In his first term, de Estrada also faced a lack of funds to support his troops, undermanned forces, and a threat from the Georgia border. General George Mathews of Georgia attempted to befriend Seminoles in the interior of East Florida, so de Estrada made the decision to spend what little money he had on gifts to Seminole chiefs.

His second term was also an interim term. In June of 1815, outgoing governor Don Sebastian Kindelan y O'Regan, knight of the order of Santiago and brigadier of the royal armies, alongside Don Manuel de Castilla, captain of the third battalion of the infantry regiment of Cuba which garrisoned St. Augustine, Florida, swore Juan José de Estrada back into office. On June 28, 1815, de Estrada wrote to Spanish diplomat and Spanish envoy to the United States Luis de Onís that he had taken command of Florida and that Sebastian Kindelan had returned to Cuba.

Throughout de Estrada's tenure, skirmishes across the Florida-Georgia border resulted in what became known as the Patriot War.
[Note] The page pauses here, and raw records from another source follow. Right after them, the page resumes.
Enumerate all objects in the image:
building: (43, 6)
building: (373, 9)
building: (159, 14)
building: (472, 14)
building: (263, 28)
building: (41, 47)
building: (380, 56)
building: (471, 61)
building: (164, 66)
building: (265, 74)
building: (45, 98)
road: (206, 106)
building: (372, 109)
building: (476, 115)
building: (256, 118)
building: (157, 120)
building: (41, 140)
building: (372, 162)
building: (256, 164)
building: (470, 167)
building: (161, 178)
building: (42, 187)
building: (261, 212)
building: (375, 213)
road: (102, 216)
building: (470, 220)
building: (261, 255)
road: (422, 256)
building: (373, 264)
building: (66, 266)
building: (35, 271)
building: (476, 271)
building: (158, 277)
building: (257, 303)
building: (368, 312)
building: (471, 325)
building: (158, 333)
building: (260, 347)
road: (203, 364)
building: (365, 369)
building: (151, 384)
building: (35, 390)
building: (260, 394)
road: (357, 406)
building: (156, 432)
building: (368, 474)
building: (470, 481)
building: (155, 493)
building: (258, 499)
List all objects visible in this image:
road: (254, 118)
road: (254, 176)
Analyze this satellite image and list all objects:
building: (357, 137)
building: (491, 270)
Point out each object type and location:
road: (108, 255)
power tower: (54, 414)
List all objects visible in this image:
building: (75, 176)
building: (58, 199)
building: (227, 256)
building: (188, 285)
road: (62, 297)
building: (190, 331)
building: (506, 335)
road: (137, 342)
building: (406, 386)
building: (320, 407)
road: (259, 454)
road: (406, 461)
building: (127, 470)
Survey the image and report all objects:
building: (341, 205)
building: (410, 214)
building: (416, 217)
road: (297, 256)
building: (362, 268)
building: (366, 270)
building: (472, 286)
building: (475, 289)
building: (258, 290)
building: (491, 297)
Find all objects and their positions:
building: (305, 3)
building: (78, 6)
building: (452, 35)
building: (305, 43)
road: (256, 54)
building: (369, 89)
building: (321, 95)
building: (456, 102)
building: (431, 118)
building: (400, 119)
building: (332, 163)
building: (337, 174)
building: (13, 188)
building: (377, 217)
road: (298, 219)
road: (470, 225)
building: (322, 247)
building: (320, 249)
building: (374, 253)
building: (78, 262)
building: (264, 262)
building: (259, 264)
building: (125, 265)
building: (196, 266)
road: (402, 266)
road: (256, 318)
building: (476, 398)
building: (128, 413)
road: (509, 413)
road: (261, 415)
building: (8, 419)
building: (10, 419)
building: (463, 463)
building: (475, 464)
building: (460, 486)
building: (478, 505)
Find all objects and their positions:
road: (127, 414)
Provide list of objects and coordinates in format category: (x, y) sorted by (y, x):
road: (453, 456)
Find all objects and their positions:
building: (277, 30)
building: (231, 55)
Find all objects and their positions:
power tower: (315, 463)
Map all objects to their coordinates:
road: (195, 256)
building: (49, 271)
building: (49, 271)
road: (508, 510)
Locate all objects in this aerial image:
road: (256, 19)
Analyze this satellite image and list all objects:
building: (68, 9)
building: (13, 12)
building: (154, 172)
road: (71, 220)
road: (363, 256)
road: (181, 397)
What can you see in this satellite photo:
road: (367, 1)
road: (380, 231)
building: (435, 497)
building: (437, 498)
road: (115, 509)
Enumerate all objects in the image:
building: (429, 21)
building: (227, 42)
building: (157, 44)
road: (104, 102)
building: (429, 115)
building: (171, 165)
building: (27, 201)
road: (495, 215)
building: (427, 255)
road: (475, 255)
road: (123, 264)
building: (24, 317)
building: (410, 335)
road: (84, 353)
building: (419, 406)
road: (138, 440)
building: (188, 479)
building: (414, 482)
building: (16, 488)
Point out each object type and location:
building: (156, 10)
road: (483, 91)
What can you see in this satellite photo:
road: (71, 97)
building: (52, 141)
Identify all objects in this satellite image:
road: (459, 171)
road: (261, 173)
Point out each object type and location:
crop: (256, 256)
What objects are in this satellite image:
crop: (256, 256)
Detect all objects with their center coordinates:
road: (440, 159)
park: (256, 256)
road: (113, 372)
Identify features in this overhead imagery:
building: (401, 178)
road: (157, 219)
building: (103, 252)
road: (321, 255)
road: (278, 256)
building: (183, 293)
De Estrada communicated with the Governor of Georgia regarding hostilities venturing south of the border. In 1812 he deployed an armed schooner to keep Americans from invading St. Augustine.

In 1816 Juan José de Estrada was promoted to colonel and named sergeant-major of the Plaza and Mayor of Havana. José Coppinger was placed in command of East Florida.

== Legacy ==
Calle Estrada in Fernandina, Florida is possibly named for Governor Estrada.